As a student, I truly benefitted from attending masterclasses given by masters of the guitar, like Leo Brouwer, Oscar Ghiglia, Alexandre Lagoya, Oscar Caceres, and of course my mentor Abel Carlevaro. Years later as a professional myself, I enjoy giving masterclasses because they serve as platforms for some of my most creative periods.
Guitarists who attend usually come looking for some new tricks for playing their pieces with greater ease. After performing the work I ask them what it is they think could be improved. The majority make references to the mistakes they made, or to some awkward passage. That’s fine, but what I really admire are those few who ask me for advice concerning phrasing, legato playing, expression, or the polyphonic nature of the work.

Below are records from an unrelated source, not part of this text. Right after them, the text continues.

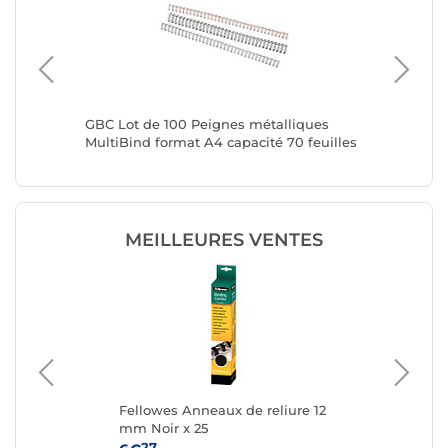
s de
GBC Lot de 100 Peignes métalliques
GBC Lot
MultiBind format A4 capacité 70 feuilles
MultiBin
8mm argent
6mm ar
MEILLEURES VENTES
e
Fellowes Anneaux de reliure 12
Fel
mm Noir x 25
mm
27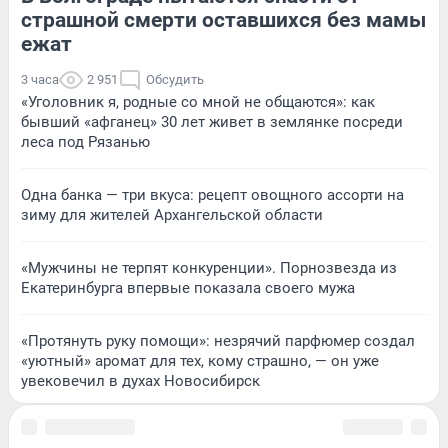
страшной смерти оставшихся без мамы
ежат
3 часа
2 951
Обсудить
«Уголовник я, родные со мной не общаются»: как
бывший «афганец» 30 лет живет в землянке посреди
леса под Рязанью
Одна банка — три вкуса: рецепт овощного ассорти на
зиму для жителей Архангельской области
«Мужчины не терпят конкуренции». Порнозвезда из
Екатеринбурга впервые показала своего мужа
«Протянуть руку помощи»: незрячий парфюмер создал
«уютный» аромат для тех, кому страшно, — он уже
увековечил в духах Новосибирск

Whether they ask or not, that’s what they get! Of course I also give them advice to improve the use of their hands, thanks to a more efficient understanding of their own bodies. Thus in learning which element of the body is most appropriate for a particular task (wrist, forearm, arm, upper body, or even feet) more beautiful sounds are created. And with this comes the natural consequence of removing all extraneous and undesired sounds, including squeaks, unwanted glissandi, and undesired resonance from open strings.
My objective in these situations is to make the participants more aware of what they can do to improve their abilities as guitarists, and more importantly, as musicians. The prerequisite for this is to train them to be better listeners. This is my greatest task, and when successful, my greatest reward.